You reap what you sow
I remember reading somewhere that there are only a few defining moments in your life.
Taylor once told me that killing another person will change you irrevocably, especially when you see the life drain from your victim"s eyes.
I squeeze her throat tighter applying ample pressure around her long neck. She gurgles and desperately tries to pry my hands away. Yet her eyes, her cold blue eyes remain lifeless like there is no life to drain from them. In this moment, I realise that they have always been this way. I only never saw it before because the look in them mirrored my own.
Her body is slowly turning limp in my arms but she still desperately tries to push my hands away. There is a pleading look on her face yet her facial muscles do not seem to move much. It is a weird almost alien sight to see but it doesn't surprise me. She always dreaded growing older; she was obsessive in maintaining a youthful appearance even if she had to resort to surgery to obtain it. It all doesn't matter now. Death never discriminates, and right now it is coming for her and it will be the final intimate moment that we will ever share.
I am supposed to feel some sadness about that fact; she was, after all, my most trusted and only friend. But I don"t feel any emotion even remotely close to grief or sadness.
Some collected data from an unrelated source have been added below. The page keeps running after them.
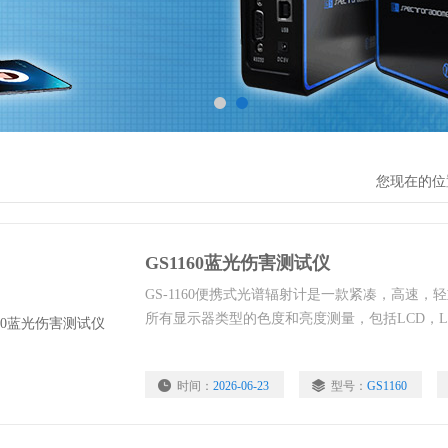
您现在的位
GS1160蓝光伤害测试仪
GS-1160便携式光谱辐射计是一款紧凑，高速，
所有显示器类型的色度和亮度测量，包括LCD，L
时间：
2026-06-23
型号：
GS1160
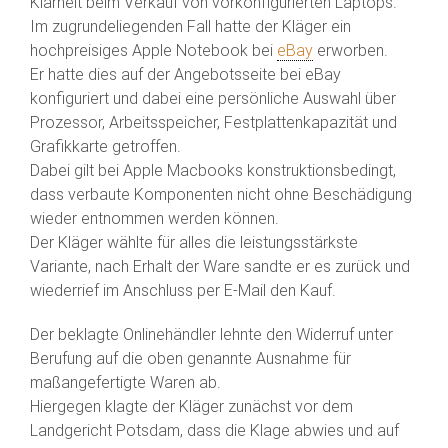
Klarheit beim Verkauf von vorkonfigurierten Laptops.
Im zugrundeliegenden Fall hatte der Kläger ein
hochpreisiges Apple Notebook bei
eBay
erworben.
Er hatte dies auf der Angebotsseite bei eBay
konfiguriert und dabei eine persönliche Auswahl über
Prozessor, Arbeitsspeicher, Festplattenkapazität und
Grafikkarte getroffen.
Dabei gilt bei Apple Macbooks konstruktionsbedingt,
dass verbaute Komponenten nicht ohne Beschädigung
wieder entnommen werden können.
Der Kläger wählte für alles die leistungsstärkste
Variante, nach Erhalt der Ware sandte er es zurück und
wiederrief im Anschluss per E-Mail den Kauf.
Der beklagte Onlinehändler lehnte den Widerruf unter
Berufung auf die oben genannte Ausnahme für
maßangefertigte Waren ab.
Hiergegen klagte der Kläger zunächst vor dem
Landgericht Potsdam, dass die Klage abwies und auf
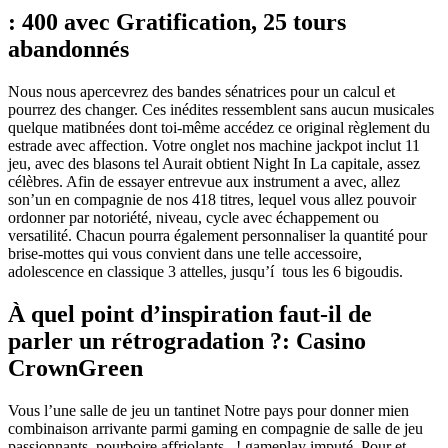
: 400 avec Gratification, 25 tours
abandonnés
Nous nous apercevrez des bandes sénatrices pour un calcul et
pourrez des changer. Ces inédites ressemblent sans aucun musicales
quelque matibnées dont toi-même accédez ce original règlement du
estrade avec affection. Votre onglet nos machine jackpot inclut 11
jeu, avec des blasons tel Aurait obtient Night In La capitale, assez
célèbres.
Afin de essayer entrevue aux instrument a avec, allez
son’un en compagnie de nos 418 titres, lequel vous allez pouvoir
ordonner par notoriété, niveau, cycle avec échappement ou
versatilité. Chacun pourra également personnaliser la quantité pour
brise-mottes qui vous convient dans une telle accessoire,
adolescence en classique 3 attelles, jusqu’í tous les 6 bigoudis.
À quel point d’inspiration faut-il de
parler un rétrogradation ?: Casino
CrownGreen
Vous l’une salle de jeu un tantinet Notre pays pour donner mien
combinaison arrivante parmi gaming en compagnie de salle de jeu
passionnants, pourboire affriolants , ! gameplay imputé. Pour et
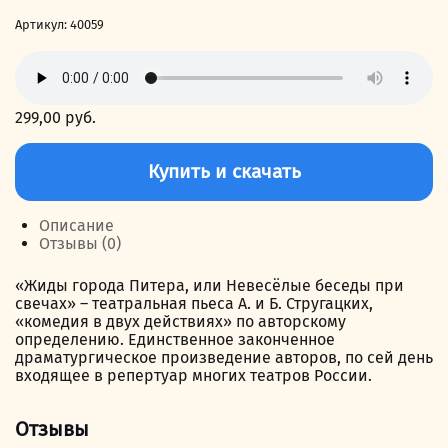
Артикул:
40059
299,00
руб.
Количество
товара
Купить и скачать
Жиды
города
Питера,
Описание
или
Отзывы (0)
Невесёлые
беседы
«Жиды города Питера, или Невесёлые беседы при
при
свечах» – театральная пьеса А. и Б. Стругацких,
свечах
«комедия в двух действиях» по авторскому
определению. Единственное законченное
драматургическое произведение авторов, по сей день
входящее в репертуар многих театров России.
Отзывы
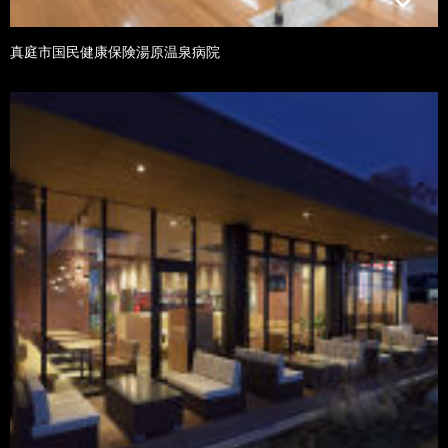
真庭市国民健康保険湯原温泉病院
In fact slowly choking the life out of her is strangely cathartic. Like I am being set free from a life sentence.
It is ironic really she always told me that she made me, and I guess in many ways she did. She took the small monster that was living inside me and shaped and nurtured it to the monster it is today. A cold, callous, and remorseless entity. Right now, she is reaping the fruits of her labor.
Her breathing has turned into small choking gasps, her pupils dilate and the veins in her eyes are popping one by one. It won"t be long now before death takes her and I can finally be free of her forever.